Now here’s an interesting case: an ongoing series spun out of a series-of-mini-series that’s been going on for a decade now. “Combat magician” William Gravel debuted in the three-issue Avatar mini-series Strange Kisses by Warren Ellis and Mike Wolfer in 1999; he would go on to star in five more mini-series over the next several years. Finally, Ellis and Wolfer (co-writing, rather than drawing) and artist Raulo Cáceres launched the ongoing Gravel at the end of 2007. Clearly, there’s something intrinsically cool about this character; otherwise, he wouldn’t have stuck around for as long as he did before the regular series appeared. Let’s look at the book, and why I think it’s a great Change of Pace.
Gravelly Character: William Gravel comes off as Jack Bauer if Jack Bauer were Dr. Strange. I love the mix of badass military man cut with mysticism. It’s not a typical pairing, and Ellis and Wolfer pull it off with flair. The early minis set the basics of the tone, but you can step into the ongoing without ever having read a single prior story and get who Gravel is. To me, that’s a hallmark of a great continuing character: they may be exceedingly complex, but you “know” who they are almost right away.
Twisted Narrative: Ellis and Wolfer (along with their rotating artists) like giving us a road with a lot of reversals. The initial arc of the series was clearly inspired by quest motif, and it gave us the chance to know Gravel. The readers learned information along with him, and it made us appreciate him more. It would be easy for the writers to make Gravel just a badass, but they’ve made him intriguing in terms of his motivations and the standards of his ethical codes.
Supernatural Appearance: The art on the series has been uniformly great. Cáceres set the bar high with some extremely detailed pages, and that care continues.
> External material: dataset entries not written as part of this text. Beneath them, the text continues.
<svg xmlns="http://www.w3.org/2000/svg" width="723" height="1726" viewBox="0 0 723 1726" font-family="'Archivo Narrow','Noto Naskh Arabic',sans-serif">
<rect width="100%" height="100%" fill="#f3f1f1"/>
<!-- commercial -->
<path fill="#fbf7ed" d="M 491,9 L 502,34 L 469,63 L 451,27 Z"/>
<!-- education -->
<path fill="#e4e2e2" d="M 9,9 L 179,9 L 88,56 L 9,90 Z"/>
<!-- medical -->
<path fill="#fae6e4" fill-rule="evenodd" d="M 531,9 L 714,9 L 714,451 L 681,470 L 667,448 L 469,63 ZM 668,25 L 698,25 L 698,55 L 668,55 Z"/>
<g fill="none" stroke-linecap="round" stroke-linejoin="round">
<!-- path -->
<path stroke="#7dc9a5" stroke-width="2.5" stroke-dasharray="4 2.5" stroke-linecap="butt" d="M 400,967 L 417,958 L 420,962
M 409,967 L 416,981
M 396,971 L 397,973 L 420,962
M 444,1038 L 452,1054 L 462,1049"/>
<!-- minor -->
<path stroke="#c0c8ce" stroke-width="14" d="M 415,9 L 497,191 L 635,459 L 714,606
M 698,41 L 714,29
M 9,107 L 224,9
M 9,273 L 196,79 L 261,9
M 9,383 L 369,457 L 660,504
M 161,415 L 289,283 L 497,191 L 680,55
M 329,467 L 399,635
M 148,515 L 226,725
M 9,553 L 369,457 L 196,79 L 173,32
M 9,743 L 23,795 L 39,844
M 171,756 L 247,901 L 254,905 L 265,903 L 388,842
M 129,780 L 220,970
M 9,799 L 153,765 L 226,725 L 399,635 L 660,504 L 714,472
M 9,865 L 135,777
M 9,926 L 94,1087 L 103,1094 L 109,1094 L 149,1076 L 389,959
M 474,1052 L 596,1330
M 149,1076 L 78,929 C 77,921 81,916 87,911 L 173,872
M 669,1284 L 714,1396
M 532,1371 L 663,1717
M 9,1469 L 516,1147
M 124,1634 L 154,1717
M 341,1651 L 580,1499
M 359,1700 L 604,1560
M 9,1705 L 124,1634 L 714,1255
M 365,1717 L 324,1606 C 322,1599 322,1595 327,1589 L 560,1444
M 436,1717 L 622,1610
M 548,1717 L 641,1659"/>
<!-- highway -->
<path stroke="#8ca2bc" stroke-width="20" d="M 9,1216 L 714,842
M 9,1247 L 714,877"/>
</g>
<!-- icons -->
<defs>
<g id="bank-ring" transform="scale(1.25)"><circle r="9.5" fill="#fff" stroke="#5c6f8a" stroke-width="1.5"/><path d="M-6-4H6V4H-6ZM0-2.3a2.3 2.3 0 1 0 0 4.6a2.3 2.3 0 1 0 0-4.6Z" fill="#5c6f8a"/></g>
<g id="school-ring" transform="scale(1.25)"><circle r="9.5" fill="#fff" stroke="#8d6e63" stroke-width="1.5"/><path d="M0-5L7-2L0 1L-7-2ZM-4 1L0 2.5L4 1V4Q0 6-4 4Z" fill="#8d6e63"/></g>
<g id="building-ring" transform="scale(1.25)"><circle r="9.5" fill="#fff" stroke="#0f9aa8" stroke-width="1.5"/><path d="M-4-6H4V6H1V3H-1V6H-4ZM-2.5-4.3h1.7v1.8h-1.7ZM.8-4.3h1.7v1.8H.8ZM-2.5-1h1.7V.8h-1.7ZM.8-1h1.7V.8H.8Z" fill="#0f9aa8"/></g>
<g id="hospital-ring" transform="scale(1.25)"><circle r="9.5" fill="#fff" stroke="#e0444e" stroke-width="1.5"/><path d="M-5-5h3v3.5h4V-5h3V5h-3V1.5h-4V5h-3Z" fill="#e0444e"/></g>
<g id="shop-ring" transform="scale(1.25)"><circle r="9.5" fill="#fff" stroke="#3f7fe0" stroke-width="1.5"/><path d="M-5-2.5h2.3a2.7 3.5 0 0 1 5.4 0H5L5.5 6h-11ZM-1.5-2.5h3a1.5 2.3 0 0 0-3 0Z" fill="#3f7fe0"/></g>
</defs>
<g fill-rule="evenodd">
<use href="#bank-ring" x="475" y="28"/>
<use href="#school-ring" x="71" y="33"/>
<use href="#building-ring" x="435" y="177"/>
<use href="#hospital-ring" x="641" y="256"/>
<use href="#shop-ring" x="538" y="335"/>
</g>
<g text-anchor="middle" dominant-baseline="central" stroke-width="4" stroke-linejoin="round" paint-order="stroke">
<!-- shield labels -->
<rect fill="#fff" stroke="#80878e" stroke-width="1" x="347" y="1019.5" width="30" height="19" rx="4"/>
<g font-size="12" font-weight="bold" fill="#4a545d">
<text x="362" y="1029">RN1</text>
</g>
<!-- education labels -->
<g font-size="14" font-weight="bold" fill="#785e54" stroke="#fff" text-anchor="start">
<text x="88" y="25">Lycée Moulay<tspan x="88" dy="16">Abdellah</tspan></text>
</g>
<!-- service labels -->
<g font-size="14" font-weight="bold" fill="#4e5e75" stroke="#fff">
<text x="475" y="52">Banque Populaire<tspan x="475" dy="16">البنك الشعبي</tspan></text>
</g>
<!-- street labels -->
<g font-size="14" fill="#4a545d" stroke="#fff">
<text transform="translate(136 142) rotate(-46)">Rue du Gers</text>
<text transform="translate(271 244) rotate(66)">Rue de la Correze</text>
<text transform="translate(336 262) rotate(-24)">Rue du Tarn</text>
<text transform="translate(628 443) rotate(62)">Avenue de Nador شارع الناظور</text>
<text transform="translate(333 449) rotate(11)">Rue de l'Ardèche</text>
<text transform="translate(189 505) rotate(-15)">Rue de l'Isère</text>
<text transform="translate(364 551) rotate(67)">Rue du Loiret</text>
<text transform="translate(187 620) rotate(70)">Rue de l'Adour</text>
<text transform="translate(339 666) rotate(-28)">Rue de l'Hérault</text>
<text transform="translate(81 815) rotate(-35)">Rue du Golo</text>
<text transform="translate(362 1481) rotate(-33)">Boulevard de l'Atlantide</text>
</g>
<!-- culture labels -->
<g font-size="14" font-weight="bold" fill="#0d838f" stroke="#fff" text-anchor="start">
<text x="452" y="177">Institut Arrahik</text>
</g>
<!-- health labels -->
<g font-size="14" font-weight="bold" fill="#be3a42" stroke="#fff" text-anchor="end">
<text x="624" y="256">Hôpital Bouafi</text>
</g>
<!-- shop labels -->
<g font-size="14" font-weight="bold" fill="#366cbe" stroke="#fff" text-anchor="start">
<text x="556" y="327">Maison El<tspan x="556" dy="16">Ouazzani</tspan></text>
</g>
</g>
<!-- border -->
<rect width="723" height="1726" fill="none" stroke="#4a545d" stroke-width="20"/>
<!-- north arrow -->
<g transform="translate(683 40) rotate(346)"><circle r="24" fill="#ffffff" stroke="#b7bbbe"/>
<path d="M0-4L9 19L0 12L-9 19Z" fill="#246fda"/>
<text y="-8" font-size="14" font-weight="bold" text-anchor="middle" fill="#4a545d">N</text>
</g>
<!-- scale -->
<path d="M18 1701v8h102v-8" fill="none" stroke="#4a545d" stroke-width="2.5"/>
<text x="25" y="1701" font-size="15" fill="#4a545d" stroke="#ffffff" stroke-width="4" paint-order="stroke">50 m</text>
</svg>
Every artist has shown strong sensitivity to the unique nature of Gravel’s world. The book always looks terrific.
Creative Exchanges: Ellis and Wolfer map out a new arcana for us to follow, blending aspects of myth, occultism, and magic into a system with its own rules and prices to pay. Gravel’s military layer is ruthless when it comes into play, and it marks a nice ongoing contrast.
Sifting Through: If you want to go back to the beginning with the character, there are trades for each mini. One volume for the ongoing exists so far, and, as a I said, you don’t necessarily need to have read the earlier stuff to get it. The $3.99 price tag per issue shouldn’t raise any eyebrows these days.
The Bullet: Sometimes, it really is that simple: Jack Bauer is Dr. Strange. Gravel doesn’t read or look quite like anything else on the stands. It’s got action, great art, and is shot through with mordant, ironic humor. Though its occasionally graphic nature won’t be to all tastes, for a reader used to subsisting on titles from the Big Two, it makes a perfect Change of Pace.